*THE DATA*
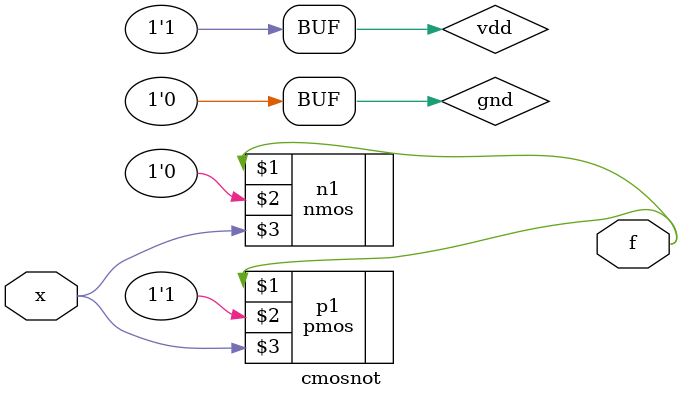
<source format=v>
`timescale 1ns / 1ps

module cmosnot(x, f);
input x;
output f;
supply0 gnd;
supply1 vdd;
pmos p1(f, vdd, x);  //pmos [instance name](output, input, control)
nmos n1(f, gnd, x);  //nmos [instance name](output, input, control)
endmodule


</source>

--

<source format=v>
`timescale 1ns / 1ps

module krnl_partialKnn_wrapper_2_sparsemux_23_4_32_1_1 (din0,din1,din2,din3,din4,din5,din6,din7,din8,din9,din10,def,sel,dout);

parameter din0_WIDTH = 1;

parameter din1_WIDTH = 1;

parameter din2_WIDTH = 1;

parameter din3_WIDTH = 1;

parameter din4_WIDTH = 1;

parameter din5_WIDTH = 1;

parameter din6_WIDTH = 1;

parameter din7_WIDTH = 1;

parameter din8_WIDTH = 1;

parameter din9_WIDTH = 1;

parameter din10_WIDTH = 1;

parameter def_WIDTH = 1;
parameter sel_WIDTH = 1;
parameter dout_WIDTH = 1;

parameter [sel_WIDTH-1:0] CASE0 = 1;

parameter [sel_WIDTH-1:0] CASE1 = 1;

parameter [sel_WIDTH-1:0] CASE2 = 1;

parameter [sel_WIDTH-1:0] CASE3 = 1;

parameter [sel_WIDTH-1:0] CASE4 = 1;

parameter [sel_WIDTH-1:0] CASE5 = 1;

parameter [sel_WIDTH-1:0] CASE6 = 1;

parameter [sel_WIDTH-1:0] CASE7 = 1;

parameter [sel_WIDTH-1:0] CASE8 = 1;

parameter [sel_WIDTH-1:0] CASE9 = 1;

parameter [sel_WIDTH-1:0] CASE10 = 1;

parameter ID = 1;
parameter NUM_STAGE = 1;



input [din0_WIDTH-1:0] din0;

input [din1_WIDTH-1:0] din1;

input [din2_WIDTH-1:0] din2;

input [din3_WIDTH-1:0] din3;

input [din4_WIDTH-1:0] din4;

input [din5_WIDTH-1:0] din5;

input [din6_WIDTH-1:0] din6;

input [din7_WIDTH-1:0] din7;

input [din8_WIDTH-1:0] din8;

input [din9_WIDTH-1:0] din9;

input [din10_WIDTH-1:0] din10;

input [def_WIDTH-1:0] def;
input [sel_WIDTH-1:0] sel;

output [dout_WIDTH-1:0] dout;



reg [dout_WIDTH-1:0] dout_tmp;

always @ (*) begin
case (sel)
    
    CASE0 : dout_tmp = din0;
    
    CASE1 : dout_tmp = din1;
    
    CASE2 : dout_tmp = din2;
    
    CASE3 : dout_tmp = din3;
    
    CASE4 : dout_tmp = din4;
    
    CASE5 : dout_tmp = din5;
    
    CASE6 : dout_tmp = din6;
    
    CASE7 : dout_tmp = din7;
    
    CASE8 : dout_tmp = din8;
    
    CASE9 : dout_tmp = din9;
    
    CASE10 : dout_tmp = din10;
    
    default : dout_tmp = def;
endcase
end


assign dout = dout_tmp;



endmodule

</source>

==

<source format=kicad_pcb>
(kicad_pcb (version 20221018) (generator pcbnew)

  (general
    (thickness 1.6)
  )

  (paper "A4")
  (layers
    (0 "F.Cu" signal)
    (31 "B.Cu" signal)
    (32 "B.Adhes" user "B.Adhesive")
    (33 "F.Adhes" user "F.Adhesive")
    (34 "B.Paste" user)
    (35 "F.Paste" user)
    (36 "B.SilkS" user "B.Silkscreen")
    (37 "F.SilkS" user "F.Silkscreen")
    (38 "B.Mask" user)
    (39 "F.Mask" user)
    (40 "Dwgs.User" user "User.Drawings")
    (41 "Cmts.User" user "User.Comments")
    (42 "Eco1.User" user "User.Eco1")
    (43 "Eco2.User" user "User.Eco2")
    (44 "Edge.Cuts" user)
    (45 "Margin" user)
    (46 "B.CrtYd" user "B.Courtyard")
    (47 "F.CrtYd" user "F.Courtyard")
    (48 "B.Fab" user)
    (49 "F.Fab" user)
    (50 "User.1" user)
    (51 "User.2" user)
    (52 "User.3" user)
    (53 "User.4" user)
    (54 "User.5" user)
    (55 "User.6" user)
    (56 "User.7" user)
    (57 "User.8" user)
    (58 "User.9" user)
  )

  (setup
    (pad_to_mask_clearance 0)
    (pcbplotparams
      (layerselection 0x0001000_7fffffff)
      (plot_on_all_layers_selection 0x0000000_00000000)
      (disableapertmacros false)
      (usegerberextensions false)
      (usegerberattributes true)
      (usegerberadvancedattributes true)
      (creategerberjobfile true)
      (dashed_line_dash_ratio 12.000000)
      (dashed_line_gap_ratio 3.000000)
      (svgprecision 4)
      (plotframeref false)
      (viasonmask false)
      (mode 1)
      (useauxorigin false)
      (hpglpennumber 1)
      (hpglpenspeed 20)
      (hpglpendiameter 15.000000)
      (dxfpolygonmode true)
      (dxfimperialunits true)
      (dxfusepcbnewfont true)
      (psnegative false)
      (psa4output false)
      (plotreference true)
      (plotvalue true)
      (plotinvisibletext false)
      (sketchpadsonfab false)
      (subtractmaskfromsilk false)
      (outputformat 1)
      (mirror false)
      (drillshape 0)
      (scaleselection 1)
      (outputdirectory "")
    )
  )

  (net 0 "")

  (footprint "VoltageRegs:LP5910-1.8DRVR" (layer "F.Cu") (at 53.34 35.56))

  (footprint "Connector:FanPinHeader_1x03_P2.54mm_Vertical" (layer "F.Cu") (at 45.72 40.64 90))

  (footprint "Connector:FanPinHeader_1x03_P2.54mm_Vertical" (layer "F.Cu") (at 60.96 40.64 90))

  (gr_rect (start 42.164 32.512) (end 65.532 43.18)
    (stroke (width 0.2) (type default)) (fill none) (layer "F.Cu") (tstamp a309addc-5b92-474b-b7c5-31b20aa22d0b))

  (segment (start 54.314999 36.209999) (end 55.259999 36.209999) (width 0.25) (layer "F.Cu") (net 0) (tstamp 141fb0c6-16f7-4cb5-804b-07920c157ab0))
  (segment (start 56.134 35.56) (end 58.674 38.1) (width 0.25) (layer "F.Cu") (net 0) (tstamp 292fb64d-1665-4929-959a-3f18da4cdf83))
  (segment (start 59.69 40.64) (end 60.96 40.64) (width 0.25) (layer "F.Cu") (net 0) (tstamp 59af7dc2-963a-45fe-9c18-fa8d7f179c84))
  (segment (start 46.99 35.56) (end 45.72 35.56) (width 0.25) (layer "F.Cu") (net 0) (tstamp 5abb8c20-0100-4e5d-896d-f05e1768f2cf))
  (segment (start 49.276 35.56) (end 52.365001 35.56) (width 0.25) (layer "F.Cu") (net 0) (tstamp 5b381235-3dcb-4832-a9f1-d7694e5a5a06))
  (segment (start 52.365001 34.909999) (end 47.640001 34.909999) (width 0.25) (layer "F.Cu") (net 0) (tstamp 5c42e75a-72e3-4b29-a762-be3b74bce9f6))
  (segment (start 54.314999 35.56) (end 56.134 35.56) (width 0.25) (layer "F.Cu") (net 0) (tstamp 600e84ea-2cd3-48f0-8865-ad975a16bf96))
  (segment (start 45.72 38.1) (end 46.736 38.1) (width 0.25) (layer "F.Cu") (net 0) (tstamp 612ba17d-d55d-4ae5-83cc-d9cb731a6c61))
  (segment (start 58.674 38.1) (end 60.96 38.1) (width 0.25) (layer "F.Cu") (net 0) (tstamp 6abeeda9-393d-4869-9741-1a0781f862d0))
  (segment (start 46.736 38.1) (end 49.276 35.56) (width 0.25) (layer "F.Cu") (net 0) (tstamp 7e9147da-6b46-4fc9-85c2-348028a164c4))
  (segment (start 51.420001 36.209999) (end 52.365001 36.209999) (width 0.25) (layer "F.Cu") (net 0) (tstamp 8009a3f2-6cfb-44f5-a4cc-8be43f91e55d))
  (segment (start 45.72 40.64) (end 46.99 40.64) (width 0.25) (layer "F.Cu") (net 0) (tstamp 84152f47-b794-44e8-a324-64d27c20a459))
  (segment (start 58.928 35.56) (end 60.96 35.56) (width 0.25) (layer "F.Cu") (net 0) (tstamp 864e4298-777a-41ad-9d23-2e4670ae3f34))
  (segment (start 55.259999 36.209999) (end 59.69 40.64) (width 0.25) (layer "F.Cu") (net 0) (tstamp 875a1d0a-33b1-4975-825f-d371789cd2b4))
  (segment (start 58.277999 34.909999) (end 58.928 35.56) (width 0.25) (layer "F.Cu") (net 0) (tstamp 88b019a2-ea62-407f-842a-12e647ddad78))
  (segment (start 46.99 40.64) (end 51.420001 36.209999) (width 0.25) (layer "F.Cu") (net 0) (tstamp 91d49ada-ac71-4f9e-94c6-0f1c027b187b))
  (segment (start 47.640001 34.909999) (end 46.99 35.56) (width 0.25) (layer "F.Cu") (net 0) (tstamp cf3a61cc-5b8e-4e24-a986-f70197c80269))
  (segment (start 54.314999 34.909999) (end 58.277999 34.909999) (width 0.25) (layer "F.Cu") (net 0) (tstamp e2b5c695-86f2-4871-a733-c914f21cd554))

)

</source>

*WHAT YOU ARE ASKED TO DO*
An exact copy of the lines above between the line holding "input [din5_WIDTH-1:0] din5;" and the line holding "CASE9 : dout_tmp = din9;", inclusive, is the whole answer.

*SOLUTION BELOW*
input [din5_WIDTH-1:0] din5;

input [din6_WIDTH-1:0] din6;

input [din7_WIDTH-1:0] din7;

input [din8_WIDTH-1:0] din8;

input [din9_WIDTH-1:0] din9;

input [din10_WIDTH-1:0] din10;

input [def_WIDTH-1:0] def;
input [sel_WIDTH-1:0] sel;

output [dout_WIDTH-1:0] dout;



reg [dout_WIDTH-1:0] dout_tmp;

always @ (*) begin
case (sel)
    
    CASE0 : dout_tmp = din0;
    
    CASE1 : dout_tmp = din1;
    
    CASE2 : dout_tmp = din2;
    
    CASE3 : dout_tmp = din3;
    
    CASE4 : dout_tmp = din4;
    
    CASE5 : dout_tmp = din5;
    
    CASE6 : dout_tmp = din6;
    
    CASE7 : dout_tmp = din7;
    
    CASE8 : dout_tmp = din8;
    
    CASE9 : dout_tmp = din9;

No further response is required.